The luxury British leathergoods company today reported full year sales and profits up strongly – with the first 11 weeks of the new financial year seeing a 9% sales rise.
Preliminary results for the year to March 31 saw pre-tax profit surging 226% to £6.2m from £1.9m a year ago. The company more than reversed the prior year’s £1.4m net loss with net profit of £2.6m, as revenue rose 5% to £155.9m and retail sales rose 8% to £118.7m.
Mulberry’s investment in onmnichannel also paid off with online sales up 19% to £21.4m and representing 14% of group sales compared to 12% a year earlier, a relatively high proportion for a luxury brand.
Thierry Andretta, Mulberry's chief executive, said last year was one of "significant progress" and saw new creative director Johnny Coca’s first collection being "well received by both the UK and international press and partners." Andretta added that "our UK manufacturing base, which produces around 50% of our bags, has remained a core strength and point of distinction."

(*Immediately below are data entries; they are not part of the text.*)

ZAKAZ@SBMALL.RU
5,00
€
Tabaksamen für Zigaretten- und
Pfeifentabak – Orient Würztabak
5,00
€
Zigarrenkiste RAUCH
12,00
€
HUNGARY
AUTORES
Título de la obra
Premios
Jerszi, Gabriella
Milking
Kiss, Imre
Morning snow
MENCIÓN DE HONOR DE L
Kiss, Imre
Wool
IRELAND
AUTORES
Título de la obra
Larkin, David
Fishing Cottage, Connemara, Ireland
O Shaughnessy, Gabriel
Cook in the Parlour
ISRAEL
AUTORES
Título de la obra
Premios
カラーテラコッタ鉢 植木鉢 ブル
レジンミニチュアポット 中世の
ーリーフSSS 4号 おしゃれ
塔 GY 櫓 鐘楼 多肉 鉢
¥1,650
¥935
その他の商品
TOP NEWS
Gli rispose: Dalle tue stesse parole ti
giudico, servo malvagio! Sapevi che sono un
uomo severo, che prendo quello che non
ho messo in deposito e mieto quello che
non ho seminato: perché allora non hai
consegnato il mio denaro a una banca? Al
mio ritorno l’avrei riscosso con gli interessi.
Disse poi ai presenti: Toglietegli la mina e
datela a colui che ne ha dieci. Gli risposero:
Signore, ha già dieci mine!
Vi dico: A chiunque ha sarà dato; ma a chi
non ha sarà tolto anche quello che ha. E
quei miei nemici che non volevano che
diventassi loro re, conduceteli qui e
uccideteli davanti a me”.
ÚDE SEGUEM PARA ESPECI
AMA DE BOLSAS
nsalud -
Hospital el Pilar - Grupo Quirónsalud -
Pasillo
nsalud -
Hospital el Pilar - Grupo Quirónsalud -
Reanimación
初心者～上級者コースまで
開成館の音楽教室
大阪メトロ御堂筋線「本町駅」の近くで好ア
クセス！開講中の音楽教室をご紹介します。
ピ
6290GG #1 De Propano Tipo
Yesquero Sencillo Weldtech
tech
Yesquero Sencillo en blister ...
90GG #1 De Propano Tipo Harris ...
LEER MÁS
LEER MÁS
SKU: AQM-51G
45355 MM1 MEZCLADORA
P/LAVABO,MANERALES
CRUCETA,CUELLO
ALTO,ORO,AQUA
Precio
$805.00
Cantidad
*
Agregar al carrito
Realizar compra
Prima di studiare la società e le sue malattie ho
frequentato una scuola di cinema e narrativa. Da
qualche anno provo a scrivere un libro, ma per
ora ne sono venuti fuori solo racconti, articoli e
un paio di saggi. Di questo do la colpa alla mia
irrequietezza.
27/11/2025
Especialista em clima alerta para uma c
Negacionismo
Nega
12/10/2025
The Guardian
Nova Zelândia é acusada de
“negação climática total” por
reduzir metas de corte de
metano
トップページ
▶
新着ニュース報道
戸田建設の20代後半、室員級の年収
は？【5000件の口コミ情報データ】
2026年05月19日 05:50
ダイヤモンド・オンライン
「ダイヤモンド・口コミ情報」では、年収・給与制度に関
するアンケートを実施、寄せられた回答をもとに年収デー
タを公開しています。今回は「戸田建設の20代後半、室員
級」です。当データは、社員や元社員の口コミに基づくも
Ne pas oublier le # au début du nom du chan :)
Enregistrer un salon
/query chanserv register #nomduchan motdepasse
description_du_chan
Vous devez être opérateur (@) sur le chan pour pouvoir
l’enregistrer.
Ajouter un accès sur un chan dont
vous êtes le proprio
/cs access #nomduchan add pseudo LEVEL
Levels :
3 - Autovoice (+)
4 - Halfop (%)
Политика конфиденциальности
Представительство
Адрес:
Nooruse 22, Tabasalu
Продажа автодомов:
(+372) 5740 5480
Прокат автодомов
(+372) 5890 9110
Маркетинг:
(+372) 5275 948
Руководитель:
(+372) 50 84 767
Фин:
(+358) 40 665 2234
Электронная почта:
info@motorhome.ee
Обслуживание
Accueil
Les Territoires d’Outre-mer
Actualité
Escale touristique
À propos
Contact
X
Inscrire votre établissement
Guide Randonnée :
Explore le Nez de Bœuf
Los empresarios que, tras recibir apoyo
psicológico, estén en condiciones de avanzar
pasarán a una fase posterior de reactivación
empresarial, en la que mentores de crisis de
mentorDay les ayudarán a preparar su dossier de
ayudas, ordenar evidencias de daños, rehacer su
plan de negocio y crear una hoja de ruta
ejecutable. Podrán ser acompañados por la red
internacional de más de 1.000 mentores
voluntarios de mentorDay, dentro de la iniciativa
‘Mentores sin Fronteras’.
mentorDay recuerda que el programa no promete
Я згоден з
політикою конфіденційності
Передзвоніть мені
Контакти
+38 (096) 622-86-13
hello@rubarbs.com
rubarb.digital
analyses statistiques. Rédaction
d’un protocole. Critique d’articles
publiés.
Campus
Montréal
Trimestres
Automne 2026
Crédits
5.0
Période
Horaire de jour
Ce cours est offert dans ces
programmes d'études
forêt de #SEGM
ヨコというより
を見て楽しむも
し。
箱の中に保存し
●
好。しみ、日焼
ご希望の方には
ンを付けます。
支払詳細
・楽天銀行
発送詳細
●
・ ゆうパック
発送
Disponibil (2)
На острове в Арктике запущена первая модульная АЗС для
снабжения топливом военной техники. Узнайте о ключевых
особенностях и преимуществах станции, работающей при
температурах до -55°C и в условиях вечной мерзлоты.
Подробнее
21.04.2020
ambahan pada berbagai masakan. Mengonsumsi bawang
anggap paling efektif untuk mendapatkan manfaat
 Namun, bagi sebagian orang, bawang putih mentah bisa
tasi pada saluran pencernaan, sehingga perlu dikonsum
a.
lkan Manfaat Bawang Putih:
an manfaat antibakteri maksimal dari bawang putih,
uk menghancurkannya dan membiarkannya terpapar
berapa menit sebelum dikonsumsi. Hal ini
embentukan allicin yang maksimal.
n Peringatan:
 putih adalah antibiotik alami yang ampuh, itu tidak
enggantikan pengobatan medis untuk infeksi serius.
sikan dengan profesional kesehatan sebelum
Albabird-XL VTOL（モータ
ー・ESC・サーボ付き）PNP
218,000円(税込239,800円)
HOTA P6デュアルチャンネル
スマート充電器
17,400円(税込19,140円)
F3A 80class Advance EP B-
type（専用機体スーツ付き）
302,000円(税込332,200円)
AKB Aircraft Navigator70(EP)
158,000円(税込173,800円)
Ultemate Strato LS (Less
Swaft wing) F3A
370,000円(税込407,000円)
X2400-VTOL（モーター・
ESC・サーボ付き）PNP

The brand stumbled badly in recent years as it tried to tap into the ultra-luxury handbag market with a radical increase in average prices and luxe positioning. But poor customer reaction saw plunging profits and a falling share price leading to a strategic reversal that could have gone badly given the recent weakening in the luxury bags category.
Since then Mulberry appointed Coca, who joined from influencer label Céline last July, and followed a new pricing strategy that now mixes high-end with more affordable ‘premium’ price tags.
This also led to a marketing rethink. Coca, having redesigned Mulberry’s flagship Bayswater bag, launched a social media campaign around the redesign, targeting both new and existing customers. The #MyBayswater campaign featured both company-generated and user-generated content.
Mulberry also shook things up for its Christmas campaign with a video ad, created by Adam & Eve/DDB, that gently parodied the nativity. The spot, in which a handbag played the role of baby Jesus, generated plenty of complaints but these were not upheld by the Advertising Standards Authority.